“This is the most deadly and dangerous time for journalists in decades”—Joel Simon
The following is an interview with Joel Simon, author of The New Censorship: Inside the Global Battle for Media Freedom. On November 11 at Book Court in Brooklyn, there was a launch for a book and a discussion with Simon and George Packer of The New Yorker. Packer later wrote about a commentary based on the book on Why the Press is Less Free Today. For more on the book you can also read an excerpt from the chapter News of the Future (and the Future of News).
Question: Why did you write this book?
Joel Simon: As always there were a mix of personal and professional reasons. From a professional perspective, I hope to draw attention to the crisis that we are confronting around global free expression. This is the most deadly and dangerous time for journalists in decades, with record numbers being killed and imprisoned. Around the world, according to all available data, press freedom is in decline and the information we depend on makes sense of our globalized world is not flowing as freely as people believe. I hope the book draws attention to this urgent threat, helps readers understand its origins and consequences, and to points toward strategies that can help mitigate the impact.
From a personal perspective, I have always loved to tell stories. This is in large measure why I became a journalist and since my day job is a running an international nonprofit it is not something I generally able to do. I greatly enjoyed the opportunity to take a step back, and consider the big picture, and sit, write, and contemplate.
Q: The book is called The New Censorship. How is this different from the old censorship?
JS: Traditional censorship is based on hierarchies of control. In its most rigid formulation, a country’s political leadership determines what people can know and state directives are executed by actual censors who occupy newsrooms and prevent the publication of prohibited material. In other words, people don’t know what they don’t know. This kind of censorship is anachronism in a globalized, networked world in which even autocratic regimes have to integrate into the international financial and information systems. So unless you want to ban the Internet—something only a handful of countries do these days—you need to find a way to manage information rather than relying on simple repression. In the book, I look at a variety of strategies focusing on new breed of elected autocrats who I dub the “democratators.” I look at the Chinese system for managing the Internet, and also explore the way that terror and criminal groups are using social media to disseminate message of fear and intimidation.
Q: You use this term, global citizen. What do you mean by that?

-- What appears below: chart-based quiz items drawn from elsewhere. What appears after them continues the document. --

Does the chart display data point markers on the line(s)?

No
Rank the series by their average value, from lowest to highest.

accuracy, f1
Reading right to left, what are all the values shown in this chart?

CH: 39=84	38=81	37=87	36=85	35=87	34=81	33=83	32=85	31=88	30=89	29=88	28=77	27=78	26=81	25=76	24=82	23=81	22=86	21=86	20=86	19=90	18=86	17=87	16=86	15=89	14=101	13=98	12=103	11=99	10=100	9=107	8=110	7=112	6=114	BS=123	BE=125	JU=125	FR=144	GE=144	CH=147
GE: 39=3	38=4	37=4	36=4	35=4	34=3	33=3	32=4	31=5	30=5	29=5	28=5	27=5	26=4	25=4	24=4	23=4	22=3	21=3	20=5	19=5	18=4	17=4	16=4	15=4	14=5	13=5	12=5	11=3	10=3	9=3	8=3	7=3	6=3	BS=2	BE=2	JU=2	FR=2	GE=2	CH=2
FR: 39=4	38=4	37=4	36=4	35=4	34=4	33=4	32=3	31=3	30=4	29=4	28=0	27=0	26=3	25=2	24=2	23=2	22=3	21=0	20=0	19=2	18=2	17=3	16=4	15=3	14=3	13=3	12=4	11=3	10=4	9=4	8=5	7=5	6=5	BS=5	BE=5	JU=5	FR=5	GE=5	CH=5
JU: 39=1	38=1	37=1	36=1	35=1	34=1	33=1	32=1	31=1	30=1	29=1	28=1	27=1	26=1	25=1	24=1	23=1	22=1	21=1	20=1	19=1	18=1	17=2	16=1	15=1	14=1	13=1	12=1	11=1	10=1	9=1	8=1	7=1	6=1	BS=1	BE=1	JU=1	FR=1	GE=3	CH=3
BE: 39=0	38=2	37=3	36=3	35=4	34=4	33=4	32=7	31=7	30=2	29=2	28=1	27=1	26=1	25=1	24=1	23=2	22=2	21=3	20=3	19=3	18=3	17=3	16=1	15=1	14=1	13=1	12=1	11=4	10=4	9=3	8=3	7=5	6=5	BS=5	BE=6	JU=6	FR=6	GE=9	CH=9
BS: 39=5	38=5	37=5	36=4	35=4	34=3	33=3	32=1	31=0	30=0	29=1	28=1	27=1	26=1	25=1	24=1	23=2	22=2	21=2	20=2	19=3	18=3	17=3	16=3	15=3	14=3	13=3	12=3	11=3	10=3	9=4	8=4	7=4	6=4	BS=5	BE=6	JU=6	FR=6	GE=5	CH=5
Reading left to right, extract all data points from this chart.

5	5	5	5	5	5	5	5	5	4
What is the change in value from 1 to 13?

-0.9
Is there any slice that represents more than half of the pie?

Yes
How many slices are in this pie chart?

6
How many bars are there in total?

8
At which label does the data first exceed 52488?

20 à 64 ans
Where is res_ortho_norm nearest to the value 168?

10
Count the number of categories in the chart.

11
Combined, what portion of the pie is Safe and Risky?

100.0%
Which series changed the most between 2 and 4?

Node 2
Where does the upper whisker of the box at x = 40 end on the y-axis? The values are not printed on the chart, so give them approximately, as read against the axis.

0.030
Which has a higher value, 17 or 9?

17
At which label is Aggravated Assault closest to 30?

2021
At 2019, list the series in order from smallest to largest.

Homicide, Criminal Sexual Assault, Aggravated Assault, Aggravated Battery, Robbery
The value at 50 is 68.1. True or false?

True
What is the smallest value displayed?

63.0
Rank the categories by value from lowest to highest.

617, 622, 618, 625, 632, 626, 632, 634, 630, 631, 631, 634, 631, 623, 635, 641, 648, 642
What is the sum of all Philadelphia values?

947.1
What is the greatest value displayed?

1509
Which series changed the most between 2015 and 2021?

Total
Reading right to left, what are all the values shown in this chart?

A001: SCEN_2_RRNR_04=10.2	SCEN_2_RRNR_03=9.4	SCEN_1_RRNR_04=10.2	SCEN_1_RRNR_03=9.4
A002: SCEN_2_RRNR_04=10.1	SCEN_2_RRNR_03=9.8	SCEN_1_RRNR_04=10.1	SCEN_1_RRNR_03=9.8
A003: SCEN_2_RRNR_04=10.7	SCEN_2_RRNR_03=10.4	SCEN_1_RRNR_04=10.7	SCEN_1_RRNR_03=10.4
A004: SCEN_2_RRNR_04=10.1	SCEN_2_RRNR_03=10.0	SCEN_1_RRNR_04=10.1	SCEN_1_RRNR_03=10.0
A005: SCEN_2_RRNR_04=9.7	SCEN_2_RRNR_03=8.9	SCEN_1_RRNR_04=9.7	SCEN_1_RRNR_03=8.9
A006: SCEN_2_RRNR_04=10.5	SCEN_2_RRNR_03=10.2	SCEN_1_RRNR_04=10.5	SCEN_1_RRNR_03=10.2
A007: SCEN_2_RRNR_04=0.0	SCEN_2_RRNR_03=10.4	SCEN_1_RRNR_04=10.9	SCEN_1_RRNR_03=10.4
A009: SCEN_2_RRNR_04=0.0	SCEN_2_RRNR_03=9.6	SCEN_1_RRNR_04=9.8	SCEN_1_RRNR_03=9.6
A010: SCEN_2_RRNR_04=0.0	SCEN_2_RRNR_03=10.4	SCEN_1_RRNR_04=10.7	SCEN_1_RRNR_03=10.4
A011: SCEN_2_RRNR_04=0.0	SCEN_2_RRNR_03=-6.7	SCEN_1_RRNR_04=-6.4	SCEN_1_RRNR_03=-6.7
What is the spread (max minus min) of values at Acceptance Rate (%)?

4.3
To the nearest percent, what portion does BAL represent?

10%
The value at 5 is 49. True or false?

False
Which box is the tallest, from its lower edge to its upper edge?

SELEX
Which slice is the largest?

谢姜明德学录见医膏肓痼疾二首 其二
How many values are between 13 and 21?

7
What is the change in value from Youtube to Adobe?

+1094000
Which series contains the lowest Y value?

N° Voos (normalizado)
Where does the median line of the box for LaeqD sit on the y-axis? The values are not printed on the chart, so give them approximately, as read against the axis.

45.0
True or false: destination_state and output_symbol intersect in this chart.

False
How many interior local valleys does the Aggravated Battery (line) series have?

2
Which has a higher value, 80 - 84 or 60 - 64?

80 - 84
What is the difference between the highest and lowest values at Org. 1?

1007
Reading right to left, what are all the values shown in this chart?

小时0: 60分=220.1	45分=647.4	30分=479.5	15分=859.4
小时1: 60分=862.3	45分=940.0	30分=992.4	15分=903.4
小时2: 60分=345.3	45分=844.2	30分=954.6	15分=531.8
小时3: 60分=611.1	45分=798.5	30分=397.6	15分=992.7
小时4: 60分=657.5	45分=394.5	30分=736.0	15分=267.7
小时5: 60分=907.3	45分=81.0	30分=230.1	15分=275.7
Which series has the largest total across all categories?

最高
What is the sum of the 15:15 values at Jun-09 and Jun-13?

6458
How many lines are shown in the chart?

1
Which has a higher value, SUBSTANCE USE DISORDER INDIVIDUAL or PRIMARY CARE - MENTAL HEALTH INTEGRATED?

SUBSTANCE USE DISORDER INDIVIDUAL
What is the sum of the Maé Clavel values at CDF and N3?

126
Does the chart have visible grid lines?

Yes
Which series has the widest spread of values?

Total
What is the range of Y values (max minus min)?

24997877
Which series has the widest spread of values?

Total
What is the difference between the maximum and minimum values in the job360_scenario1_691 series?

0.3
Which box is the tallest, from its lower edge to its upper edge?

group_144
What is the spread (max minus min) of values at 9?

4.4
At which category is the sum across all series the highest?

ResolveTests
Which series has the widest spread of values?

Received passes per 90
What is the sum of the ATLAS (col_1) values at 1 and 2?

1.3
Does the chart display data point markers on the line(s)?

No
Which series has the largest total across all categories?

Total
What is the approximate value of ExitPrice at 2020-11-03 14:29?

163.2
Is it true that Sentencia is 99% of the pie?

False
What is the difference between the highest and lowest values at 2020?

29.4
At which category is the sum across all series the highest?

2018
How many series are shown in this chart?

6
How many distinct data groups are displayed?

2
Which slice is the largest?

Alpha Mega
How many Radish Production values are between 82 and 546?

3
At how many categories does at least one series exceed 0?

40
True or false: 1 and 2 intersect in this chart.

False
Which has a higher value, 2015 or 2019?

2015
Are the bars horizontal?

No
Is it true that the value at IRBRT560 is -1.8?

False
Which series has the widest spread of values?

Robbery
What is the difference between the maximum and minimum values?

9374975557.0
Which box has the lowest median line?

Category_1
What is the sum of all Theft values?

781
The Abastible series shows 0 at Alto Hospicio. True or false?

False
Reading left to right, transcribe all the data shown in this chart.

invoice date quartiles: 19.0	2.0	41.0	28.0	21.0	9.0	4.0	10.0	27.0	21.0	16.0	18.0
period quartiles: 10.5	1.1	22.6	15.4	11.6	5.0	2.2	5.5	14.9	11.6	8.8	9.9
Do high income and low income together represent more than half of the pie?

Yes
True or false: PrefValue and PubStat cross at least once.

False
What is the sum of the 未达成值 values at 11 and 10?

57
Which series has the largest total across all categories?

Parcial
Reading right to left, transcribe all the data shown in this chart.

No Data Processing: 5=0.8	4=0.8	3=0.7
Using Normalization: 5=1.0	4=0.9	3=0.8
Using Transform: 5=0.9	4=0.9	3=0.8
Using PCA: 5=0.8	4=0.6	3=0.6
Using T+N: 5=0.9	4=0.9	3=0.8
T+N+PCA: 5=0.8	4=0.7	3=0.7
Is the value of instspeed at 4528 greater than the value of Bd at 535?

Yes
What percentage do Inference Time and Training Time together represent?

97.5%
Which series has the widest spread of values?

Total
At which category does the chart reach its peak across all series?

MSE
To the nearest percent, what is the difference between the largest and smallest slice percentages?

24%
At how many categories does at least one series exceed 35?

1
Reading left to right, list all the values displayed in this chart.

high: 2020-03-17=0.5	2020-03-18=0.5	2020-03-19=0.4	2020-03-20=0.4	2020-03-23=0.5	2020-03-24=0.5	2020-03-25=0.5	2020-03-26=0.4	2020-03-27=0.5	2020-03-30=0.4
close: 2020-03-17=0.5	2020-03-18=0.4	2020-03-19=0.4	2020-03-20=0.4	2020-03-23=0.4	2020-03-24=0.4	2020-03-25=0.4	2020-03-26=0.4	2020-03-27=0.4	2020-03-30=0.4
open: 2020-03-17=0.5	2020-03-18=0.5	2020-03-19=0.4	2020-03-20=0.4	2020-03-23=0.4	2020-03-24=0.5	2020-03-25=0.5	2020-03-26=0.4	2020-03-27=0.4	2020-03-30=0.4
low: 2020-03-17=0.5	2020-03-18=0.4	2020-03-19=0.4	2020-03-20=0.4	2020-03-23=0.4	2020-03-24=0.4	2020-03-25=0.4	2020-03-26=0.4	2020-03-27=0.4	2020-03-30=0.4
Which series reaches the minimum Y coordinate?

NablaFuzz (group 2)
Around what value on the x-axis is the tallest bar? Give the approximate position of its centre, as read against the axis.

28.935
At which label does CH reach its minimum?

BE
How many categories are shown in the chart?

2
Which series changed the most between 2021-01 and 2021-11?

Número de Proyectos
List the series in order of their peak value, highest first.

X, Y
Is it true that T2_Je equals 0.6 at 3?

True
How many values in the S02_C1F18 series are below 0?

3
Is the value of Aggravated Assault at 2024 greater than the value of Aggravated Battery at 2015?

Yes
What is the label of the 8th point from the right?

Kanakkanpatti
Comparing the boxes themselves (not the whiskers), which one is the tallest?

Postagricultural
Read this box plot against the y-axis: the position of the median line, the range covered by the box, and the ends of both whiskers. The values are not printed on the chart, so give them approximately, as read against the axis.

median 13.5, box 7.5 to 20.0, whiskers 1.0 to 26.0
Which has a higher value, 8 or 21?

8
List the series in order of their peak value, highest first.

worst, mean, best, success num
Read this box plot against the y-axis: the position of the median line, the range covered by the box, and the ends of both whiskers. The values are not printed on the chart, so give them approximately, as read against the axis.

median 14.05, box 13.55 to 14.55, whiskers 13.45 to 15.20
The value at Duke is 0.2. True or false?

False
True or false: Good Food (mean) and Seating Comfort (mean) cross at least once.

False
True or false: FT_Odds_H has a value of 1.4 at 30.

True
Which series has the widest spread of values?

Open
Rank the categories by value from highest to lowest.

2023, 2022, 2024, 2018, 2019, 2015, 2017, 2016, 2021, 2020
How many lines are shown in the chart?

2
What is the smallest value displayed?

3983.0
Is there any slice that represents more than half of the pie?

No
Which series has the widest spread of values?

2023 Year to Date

JS: One of the primary themes I explore in the book is the way that technology has transformed the global information system, including the global media. I use the term global citizen to represent all those who recognize that their interests transcend national boundaries. In order to make informed decisions about matters that affect their lives, global citizens require access to global information. It is true that technology makes it possible to access information from around the world in ways that would have not even been conceivable a few decades ago. But the glut of information blinds us to the huge gaps in our knowledge of global events, gaps produced by pressure from authoritarian governments, murderous violence perpetrated by criminal and terrorist groups, smothering surveillance of our online communication, and clear deficiencies in the media structures. By definition censorship itself transcends national boundaries, since it prevents people from outside the country where the censorship is taking place from accessing information that may be essential for their own lives. One of the primary arguments for press freedom in a national context is that it necessary for good governance and accountability. But there is no effective mechanism to ensure that news and information produces accountability at the global level.
Q: Can you describe your background?
JS: I worked for a decade as a journalist in Latin America covering Mexico, Central America, and Cuba. I worked as a freelancer and because I couldn’t compete with the staff correspondents in terms of access I made a specialty of reporting on the lives of average people, visiting shantytowns and dusty villages. This gave me a deep appreciation for what advocacy journalism in which I sought to use reporting to address pressing social issues. In 1997, I published a book, Endangered Mexico, which looks at Mexico’s environmental crisis and the impact it was having on the country’s people.
That same year I took a job at the Committee to Protect Journalists as the Americas program coordinator. A few years later I became deputy director and in 2006 executive director. The New Censorship draws on my experience both as a journalist and a press freedom advocate.
Q: What is the audience for this book?
JS: I do hope it will reach a broad audience of journalists, international affairs specialists, academics, human and press freedom activists, and average readers who care about global events. While the issues are inevitably complex, the book itself is very accessible. I’m a journalist by profession and I’ve been true to the journalistic maxim: “Show, don’t tell.” I’ve drawn on my own experience as a correspondent in Latin America and a press freedom advocate to illustrate my points, and I’ve interwoven stories of brave frontline journalists like Adela Navarro Belo, editor of the weekly Zeta in Tijuana and Marlene Garcia-Esperat, a crusading investigative reporter from the Philippines whose 2005 murder has never been solved.